The cap, developed through a blended average of varying financial figures from a number of schools, is designed to create a maximum threshold for which athletic departments can share revenue and create a level of competitive balance in the marketplace. The first year of the settlement projects that cap to be around $20.5 million, though it will grow incrementally on an annual basis.

As part of cap-related endeavors, LBi Software, which has done work for MLB, NBA and NWSL, has been retained to develop a cap management and reporting platform ensuring accurate tracking, reporting and enforcement around payments made by the schools to athletes.

Deloitte, meanwhile, has been hired to oversee the NIL clearinghouse portion of the settlement in vetting deals worth $600 or more. The vision with this measure is to curb payment activity that is, in practice, pay-for-play being passed off under the guise of NIL deals.

A source with knowledge of the committee’s thinking explained the clearinghouse is a structured system with two primary objectives: 1) vetting the range of compensation on varying deals; and 2) evaluating whether those agreements have a valid business purpose.

In regard to enforcement if/when discrepancies arise, a second source familiar with the SIC’s dealings explained the penal process is designed to create a consistent and expedited proceeding with clear penalties if rules are violated (Re: circumventing the cap, not disclosing deals, etc.).

What those exact penalties are is a work in progress, as a third source suggested the committee is workshopping a handful of options.

The settlement also notably calls for an adjudication process in which NIL payment conflicts and new rules created in relation to its terms will be heard by an independent arbiter.

“The arbitrator is like a judge, not like a district attorney,” plaintiffs' attorney Jeffrey Kessler told SBJ in July. “The NCAA and some other arm will still be enforcement, but they will say, ‘OK you’ve violated the discipline,’ and the athlete or the school will be able to say, ‘I’m challenging that before this neutral arbitrator.’”

What challenges might arise with enforcing House settlement rules?

Wednesday’s details aside, the Settlement Implementation Committee has its work cut out.

For one, the House settlement has to actually be approved by Judge Claudia Wilken.

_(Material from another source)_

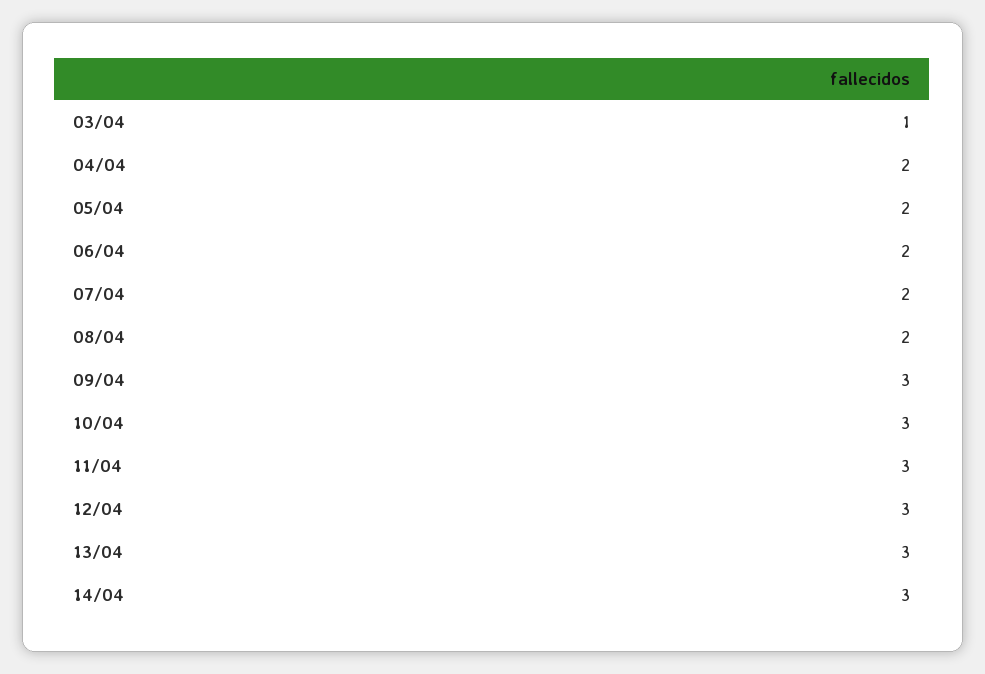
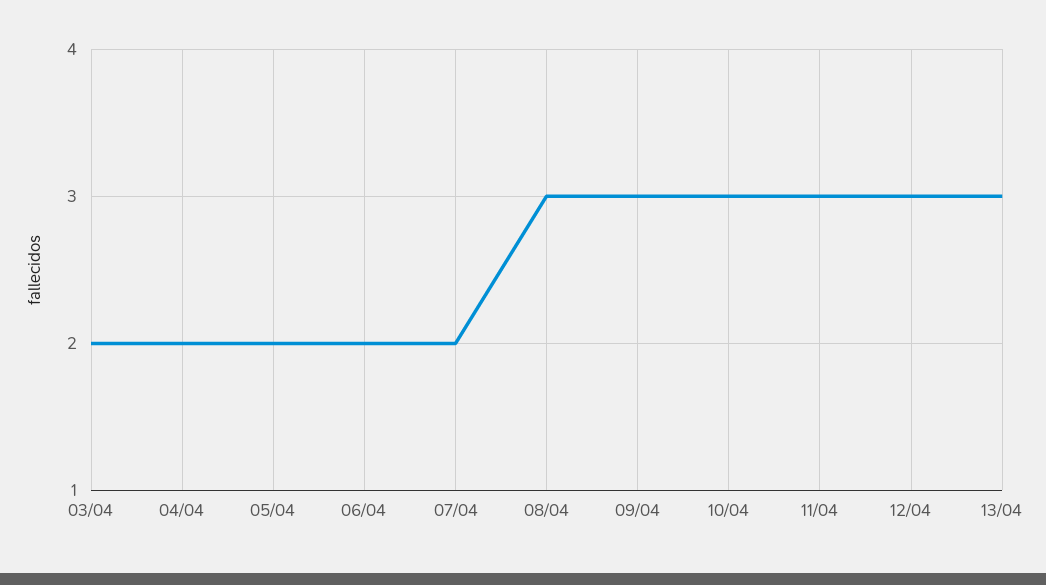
03/04: 1 -> 2
08/04: 2 -> 3
14/04: 3 -> none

The SIC, too, has plans to hire some form of CEO/director-type to spearhead its effort. A timeline on that hire is TBD and it’s expected a search firm will be tabbed to assist in that hunt.

There are also outstanding legal questions given the seemingly inevitable inflection point between the committee’s plans and those who would be governed by the rules it might propose.

Take, for example, if a football player at a Power Four school decides not to disclose NIL deals to the clearinghouse. What would the penalty be? And if that player is penalized, will the athlete, school, state attorneys general or other interested parties challenge those rules in court?

“The settlement permits the NCAA to create rules, but doesn’t necessarily require specific rules,” said Gabe Feldman, Director of the Sports Law Program at Tulane. “... It doesn’t necessarily immunize the NCAA from legal challenges for all future rules it might create.”

Such an impasse is, on some level, expected by those involved with the SIC. The conferences and NCAA, after all, are likely to continue lobbying Congress for preemption of state laws.